Doch damit passen sie durchaus in die aktuelle Zeit. Deren Kennzeichen sind Leitmedien, die wie Propagandarohre der Herrschenden die imperialistischen Markteroberungs-Vormärsche der NATO zu demokratischer Verbrüderung verdrehen, kritische Denker zu Nazis stempeln und aus bewaffneten SS-Runen-Trägern unterdrückte und unschuldige Oberdemokraten machen. In dieser Zeit gebärden sich Profiteure weinerlich bei jedem Widerwort als Diskriminierungsopfer, während sie nach oben buckeln und jede Schuld woran auch immer irgendwelchen armen Schluckern in die Schuhe schieben. So kann man freilich trefflich von eigenen Untaten ablenken.
Die aktuelle Epoche des digitalen Kapitalismus treibt ersichtlich die Ära der Entfremdung von der Wirklichkeit in einem kunterbunden Warenmarkt auf bisher unerreichte Spitzen: Abstrakte Daten, Simulationen und Trugbilder kreieren eine Scheinrealität.

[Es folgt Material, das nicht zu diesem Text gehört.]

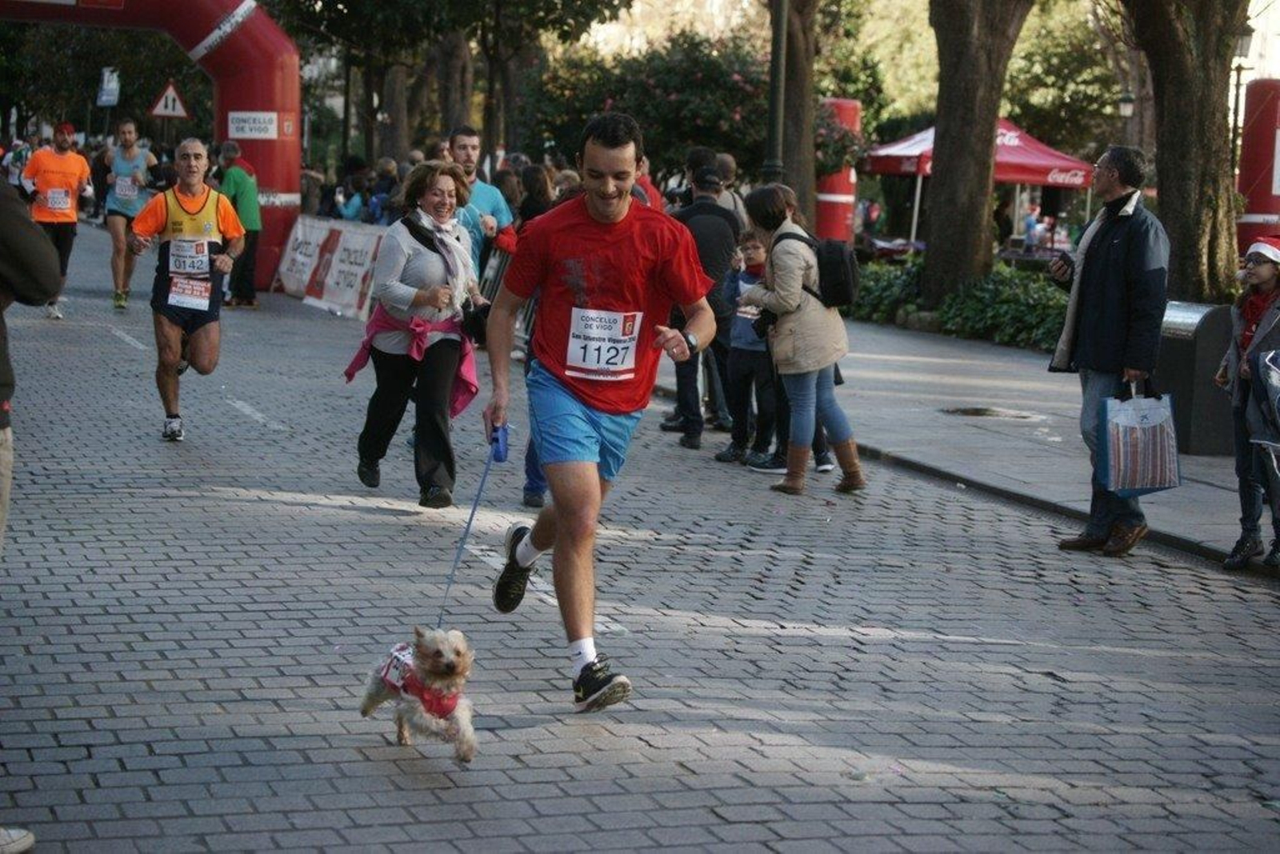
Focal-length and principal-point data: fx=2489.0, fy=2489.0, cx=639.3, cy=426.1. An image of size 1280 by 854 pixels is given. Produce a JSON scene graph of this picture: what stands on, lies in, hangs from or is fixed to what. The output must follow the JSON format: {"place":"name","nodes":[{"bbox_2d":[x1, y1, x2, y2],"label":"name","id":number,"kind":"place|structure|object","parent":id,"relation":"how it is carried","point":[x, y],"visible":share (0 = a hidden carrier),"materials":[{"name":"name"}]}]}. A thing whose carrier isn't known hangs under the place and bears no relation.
{"place":"outdoors","nodes":[
{"label":"outdoors","id":0,"kind":"place"},
{"bbox_2d":[0,215,1279,853],"label":"road","id":1,"kind":"structure","parent":0,"point":[539,805],"materials":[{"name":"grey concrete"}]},
{"bbox_2d":[0,166,59,554],"label":"person","id":2,"kind":"object","parent":1,"relation":"on","point":[1,317],"visible":0.99},
{"bbox_2d":[21,121,94,318],"label":"man","id":3,"kind":"object","parent":1,"relation":"on","point":[61,230],"visible":0.84},
{"bbox_2d":[100,116,160,308],"label":"man","id":4,"kind":"object","parent":1,"relation":"on","point":[126,128],"visible":0.84},
{"bbox_2d":[0,0,301,290],"label":"inflatable arch","id":5,"kind":"object","parent":1,"relation":"on","point":[236,50],"visible":0.73,"materials":[{"name":"red"}]},
{"bbox_2d":[225,110,277,138],"label":"sign","id":6,"kind":"object","parent":5,"relation":"attached to","point":[266,118],"visible":0.93,"materials":[{"name":"white"}]},
{"bbox_2d":[124,133,247,442],"label":"man","id":7,"kind":"object","parent":1,"relation":"on","point":[196,148],"visible":0.98},
{"bbox_2d":[213,139,262,306],"label":"person","id":8,"kind":"object","parent":1,"relation":"on","point":[229,148],"visible":0.75},
{"bbox_2d":[279,217,385,318],"label":"barrier","id":9,"kind":"object","parent":1,"relation":"on","point":[299,234],"visible":0.66,"materials":[{"name":"white"}]},
{"bbox_2d":[355,624,478,761],"label":"dog","id":10,"kind":"object","parent":1,"relation":"on","point":[446,658],"visible":0.89},
{"bbox_2d":[373,641,458,715],"label":"dog vest","id":11,"kind":"object","parent":10,"relation":"on","point":[394,686],"visible":0.54,"materials":[{"name":"red fabric"}]},
{"bbox_2d":[348,159,487,508],"label":"woman","id":12,"kind":"object","parent":1,"relation":"on","point":[424,265],"visible":0.88},
{"bbox_2d":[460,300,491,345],"label":"handbag","id":13,"kind":"object","parent":12,"relation":"hanging from","point":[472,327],"visible":0.54,"materials":[{"name":"black leather"}]},
{"bbox_2d":[444,124,515,283],"label":"man","id":14,"kind":"object","parent":1,"relation":"on","point":[474,138],"visible":0.49},
{"bbox_2d":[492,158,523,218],"label":"person","id":15,"kind":"object","parent":1,"relation":"on","point":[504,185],"visible":0.35},
{"bbox_2d":[513,160,553,227],"label":"person","id":16,"kind":"object","parent":1,"relation":"on","point":[530,187],"visible":0.36},
{"bbox_2d":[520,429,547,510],"label":"person","id":17,"kind":"object","parent":1,"relation":"on","point":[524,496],"visible":0.09},
{"bbox_2d":[480,112,723,712],"label":"man","id":18,"kind":"object","parent":1,"relation":"on","point":[614,218],"visible":0.99},
{"bbox_2d":[437,424,507,624],"label":"leash","id":19,"kind":"object","parent":18,"relation":"in","point":[472,514],"visible":0.82,"materials":[{"name":"blue fabric"}]},
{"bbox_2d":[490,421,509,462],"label":"leash handle","id":20,"kind":"object","parent":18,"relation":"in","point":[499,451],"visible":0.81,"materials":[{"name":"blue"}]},
{"bbox_2d":[662,158,743,450],"label":"man","id":21,"kind":"object","parent":1,"relation":"on","point":[705,205],"visible":0.67},
{"bbox_2d":[712,152,746,224],"label":"person","id":22,"kind":"object","parent":1,"relation":"on","point":[727,160],"visible":0.3},
{"bbox_2d":[712,227,777,470],"label":"child","id":23,"kind":"object","parent":1,"relation":"on","point":[758,257],"visible":0.61},
{"bbox_2d":[740,181,863,494],"label":"woman","id":24,"kind":"object","parent":1,"relation":"on","point":[802,334],"visible":0.86},
{"bbox_2d":[750,306,776,337],"label":"camera","id":25,"kind":"object","parent":24,"relation":"in","point":[762,324],"visible":0.52,"materials":[{"name":"black"}]},
{"bbox_2d":[778,224,859,310],"label":"backpack","id":26,"kind":"object","parent":24,"relation":"on","point":[845,282],"visible":0.67,"materials":[{"name":"black fabric"}]},
{"bbox_2d":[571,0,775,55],"label":"building","id":27,"kind":"structure","parent":0,"point":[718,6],"materials":[{"name":"beige stone"}]},
{"bbox_2d":[680,312,1279,579],"label":"pavement","id":28,"kind":"structure","parent":0,"point":[1206,466],"materials":[{"name":"grey stone"}]},
{"bbox_2d":[850,256,925,326],"label":"shrub","id":29,"kind":"object","parent":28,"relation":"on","point":[880,287],"visible":0.52,"materials":[{"name":"green plant"}]},
{"bbox_2d":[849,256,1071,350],"label":"hedge","id":30,"kind":"object","parent":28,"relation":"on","point":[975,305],"visible":0.36,"materials":[{"name":"green plant"}]},
{"bbox_2d":[939,404,1046,420],"label":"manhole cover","id":31,"kind":"object","parent":28,"relation":"in","point":[975,411],"visible":0.93,"materials":[{"name":"black metal"}]},
{"bbox_2d":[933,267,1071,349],"label":"shrub","id":32,"kind":"object","parent":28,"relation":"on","point":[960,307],"visible":0.47,"materials":[{"name":"green plant"}]},
{"bbox_2d":[1046,144,1169,556],"label":"man","id":33,"kind":"object","parent":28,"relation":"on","point":[1126,247],"visible":0.92},
{"bbox_2d":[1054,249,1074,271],"label":"phone","id":34,"kind":"object","parent":33,"relation":"in","point":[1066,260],"visible":0.71,"materials":[{"name":"black"}]},
{"bbox_2d":[1100,379,1180,496],"label":"shopping bag","id":35,"kind":"object","parent":33,"relation":"in","point":[1153,431],"visible":0.98,"materials":[{"name":"multicoloured plastic"}]},
{"bbox_2d":[1156,299,1235,454],"label":"trash bin","id":36,"kind":"object","parent":28,"relation":"on","point":[1214,362],"visible":0.62,"materials":[{"name":"grey metal"}]},
{"bbox_2d":[1216,232,1279,570],"label":"woman","id":37,"kind":"object","parent":28,"relation":"on","point":[1258,274],"visible":0.96},
{"bbox_2d":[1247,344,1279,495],"label":"stroller","id":38,"kind":"object","parent":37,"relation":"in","point":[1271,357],"visible":0.97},
{"bbox_2d":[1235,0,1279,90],"label":"building","id":39,"kind":"structure","parent":0,"point":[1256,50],"materials":[{"name":"white stone"}]},
{"label":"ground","id":40,"kind":"structure","parent":0},
{"bbox_2d":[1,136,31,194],"label":"person","id":41,"kind":"object","parent":40,"relation":"on","point":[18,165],"visible":0.55},
{"bbox_2d":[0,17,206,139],"label":"tree","id":42,"kind":"object","parent":40,"relation":"on","point":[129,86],"visible":0.58,"materials":[{"name":"green plant"}]},
{"bbox_2d":[96,66,120,106],"label":"sign","id":43,"kind":"object","parent":40,"relation":"on","point":[103,98],"visible":0.84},
{"bbox_2d":[148,80,188,118],"label":"warning sign","id":44,"kind":"object","parent":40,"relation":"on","point":[182,113],"visible":0.9,"materials":[{"name":"white metal"}]},
{"bbox_2d":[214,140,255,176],"label":"person","id":45,"kind":"object","parent":40,"relation":"on","point":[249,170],"visible":0.24},
{"bbox_2d":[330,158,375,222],"label":"person","id":46,"kind":"object","parent":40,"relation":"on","point":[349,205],"visible":0.49},
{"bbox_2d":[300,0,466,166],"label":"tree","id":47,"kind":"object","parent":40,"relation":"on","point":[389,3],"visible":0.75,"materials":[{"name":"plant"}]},
{"bbox_2d":[367,156,400,222],"label":"person","id":48,"kind":"object","parent":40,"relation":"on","point":[386,170],"visible":0.47},
{"bbox_2d":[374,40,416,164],"label":"tree","id":49,"kind":"object","parent":40,"relation":"on","point":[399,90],"visible":0.53,"materials":[{"name":"brown plant"}]},
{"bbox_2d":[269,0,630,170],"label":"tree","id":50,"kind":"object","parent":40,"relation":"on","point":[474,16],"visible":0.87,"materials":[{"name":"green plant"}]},
{"bbox_2d":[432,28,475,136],"label":"tree","id":51,"kind":"object","parent":40,"relation":"on","point":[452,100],"visible":0.54,"materials":[{"name":"brown plant"}]},
{"bbox_2d":[630,152,662,210],"label":"person","id":52,"kind":"object","parent":40,"relation":"on","point":[637,187],"visible":0.14},
{"bbox_2d":[521,28,771,178],"label":"flowering shrub","id":53,"kind":"object","parent":40,"relation":"on","point":[687,73],"visible":0.66,"materials":[{"name":"green plant"}]},
{"bbox_2d":[680,146,717,206],"label":"person","id":54,"kind":"object","parent":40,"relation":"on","point":[694,160],"visible":0.31},
{"bbox_2d":[763,0,788,181],"label":"lamp post","id":55,"kind":"object","parent":40,"relation":"on","point":[778,66],"visible":0.66,"materials":[{"name":"black metal"}]},
{"bbox_2d":[768,0,822,227],"label":"tree","id":56,"kind":"object","parent":40,"relation":"on","point":[810,135],"visible":0.77,"materials":[{"name":"brown plant"}]},
{"bbox_2d":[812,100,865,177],"label":"hanging flower basket","id":57,"kind":"object","parent":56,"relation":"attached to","point":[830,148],"visible":0.49,"materials":[{"name":"green plant"}]},
{"bbox_2d":[814,97,862,245],"label":"red pillar","id":58,"kind":"structure","parent":40,"relation":"on","point":[845,108],"materials":[{"name":"red"}]},
{"bbox_2d":[921,0,1034,303],"label":"tree","id":59,"kind":"object","parent":40,"relation":"on","point":[942,173],"visible":0.97,"materials":[{"name":"brown plant"}]},
{"bbox_2d":[857,115,1099,246],"label":"canopy tent","id":60,"kind":"object","parent":40,"relation":"on","point":[893,148],"visible":0.6,"materials":[{"name":"red fabric"}]},
{"bbox_2d":[1023,207,1043,250],"label":"person","id":61,"kind":"object","parent":40,"relation":"on","point":[1033,225],"visible":0.66},
{"bbox_2d":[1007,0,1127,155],"label":"tree","id":62,"kind":"object","parent":40,"relation":"on","point":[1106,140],"visible":0.58,"materials":[{"name":"green plant"}]},
{"bbox_2d":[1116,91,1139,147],"label":"street lamp","id":63,"kind":"object","parent":40,"relation":"on","point":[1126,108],"visible":0.45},
{"bbox_2d":[1119,0,1248,308],"label":"tree","id":64,"kind":"object","parent":40,"relation":"on","point":[1161,195],"visible":0.88,"materials":[{"name":"plant"}]},
{"bbox_2d":[1228,22,1255,162],"label":"street lamp","id":65,"kind":"object","parent":40,"relation":"on","point":[1241,48],"visible":0.42,"materials":[{"name":"metal"}]},
{"bbox_2d":[1235,79,1279,256],"label":"pillar","id":66,"kind":"structure","parent":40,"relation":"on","point":[1258,205],"materials":[{"name":"red"}]}
]}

Der Umgang mit Corona wirft seit zweieinhalb Jahren ein eindrückliches Licht darauf, wie das funktioniert. Die Simulanten im Auftrag, geschmückt mit Doktoren- und Professorentiteln, sitzen in regierungsnahen Universitäten, Instituten und Fachbehörden. Sie gehören zur Mittelklasse, die mit akademischer Überheblichkeit das Geschäft für die Oberschicht besorgt.
Proleten sollen gehorchen
Das Verbieten von schriftlichen oder verfilmten Zeitdokumenten, die unausgegorene und für die meisten unaussprechliche Gender-Akrobatik, das penetrante Kreieren vom "Nazi aus der Unterschicht" bei gleichzeitiger Leugnung echter und erkennbarer Nazis sowie die abstrakten Corona-Zahlenspiele haben viel gemeinsam. Sie sind Ausdruck simulierter Scheinwirklichkeit, kreiert von einem Teil der Mittelschicht im Dienste der Obrigkeit. Sie sind Ausdruck eines Klassenkampfes aus der Mitte gegen "die da unten".
Ja, all dies ist auch ein Ausdruck dafür, dass die hysterisch eingeforderte Moral der Moralwächter aus der akademischen Mittelklasse ein dickes Leck hat: Sie endet offenbar dort, wo die gewöhnlichen Arbeiter Selbstbestimmung fordern. Proleten sollen halt gehorchen, ansonsten ist Schluss mit lustig.